One of those realities is that our brains have evolved to be vulnerable to addiction, especially if we live in the lower-income tiers of society. An understanding of our evolutionary vulnerability to drugs and alcohol can help us to design effective public policies, Humphreys told the Davos audience.

“Primate research indicates that there may be a political and economic dimension to this,” he said. “When lower primates form a hierarchy, those at the bottom undergo a change in their dopamine system. This makes them more likely to consume drugs in an addictive fashion.”

Addiction can happen to anyone at any level of society — the current opiate epidemic is a case in point — but if you look at wealthy societies, those who have less economic and educational resources are more prone to addiction.

“So as inequality worsens, we really have a risk of creating a disempowered underclass of people who are literally sedated by ever more available psychoactive substances.”

Humphreys is on the NeuroChoice team at the Stanford Neurosciences Institute who attended the forum to present their research into the neural basis of decision-making and how these impact public policy.

He says in this video that neuroscience reveals addictive drugs work on precisely the same brain systems that guide our survival decisions. This is compounded by industrial global capitalism, making the exposure to psychoactive substance nearly universal.

“These two combined realities — our evolutionary conserved vulnerability to addiction and the development of a production and transportation system that can deliver substances worldwide — is why one in six deaths on the planet among adults is attributable to psychoactive substance abuse,” says Humphreys.

Stanford researchers are going after the problem in two ways. First is to use neuroscience to unravel the mechanisms of addiction in the brain.

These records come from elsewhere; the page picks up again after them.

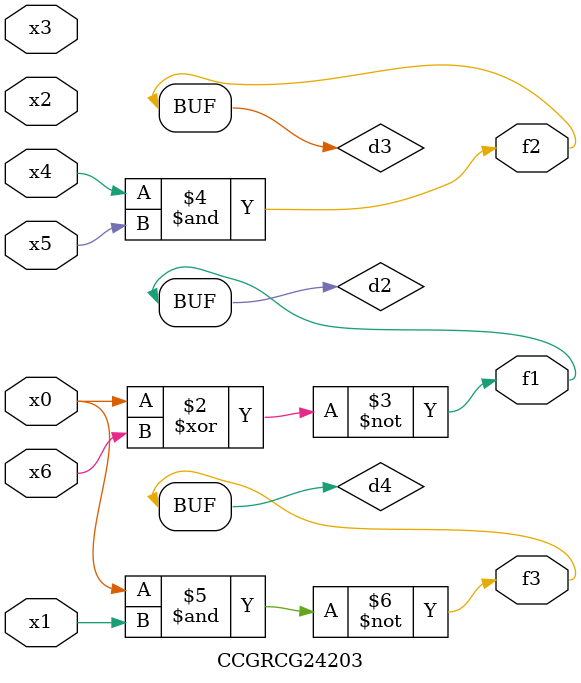
<source format=v>
module CCGRCG24203(
	input x0, x1, x2, x3, x4, x5, x6,
	output f1, f2, f3
);

	wire d1, d2, d3, d4;

	nor (d1, x0);
	xnor (d2, x0, x6);
	and (d3, x4, x5);
	nand (d4, x0, x1);
	assign f1 = d2;
	assign f2 = d3;
	assign f3 = d4;
endmodule

</source>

Then, they work directly with public policymakers, such as those who regulate the tobacco, alcohol and pharmaceutical industries, as well as those who oversee health-care and criminal justice systems.

“We communicate to our friends in the policy world what science has to teach about addiction and how you can use that information to do a better job at protecting people and promoting public health,” he said.

He said one of their key messages is that psychoactive substances are not ordinary commodities that should not be regulated.

“That’s probably true for broccoli, but it’s not true for psychoactive substances because they impair our brain’s ability to value things,” he said. And that is why public health policies must take into account the evolutionary-conserved circuits in the brain.

“The magnificent decision-making organ that evolution has bequeathed us is vulnerable to addiction, perhaps particularly if we live on the lower tiers of society. This creates a risk for humanity,” Humphreys said. “Karl Marx was worried that religion would become the opiate of the masses. But if we don’t use neuroscience to make better treatments and better policies regarding addiction, the opiate of the masses will be opiates.”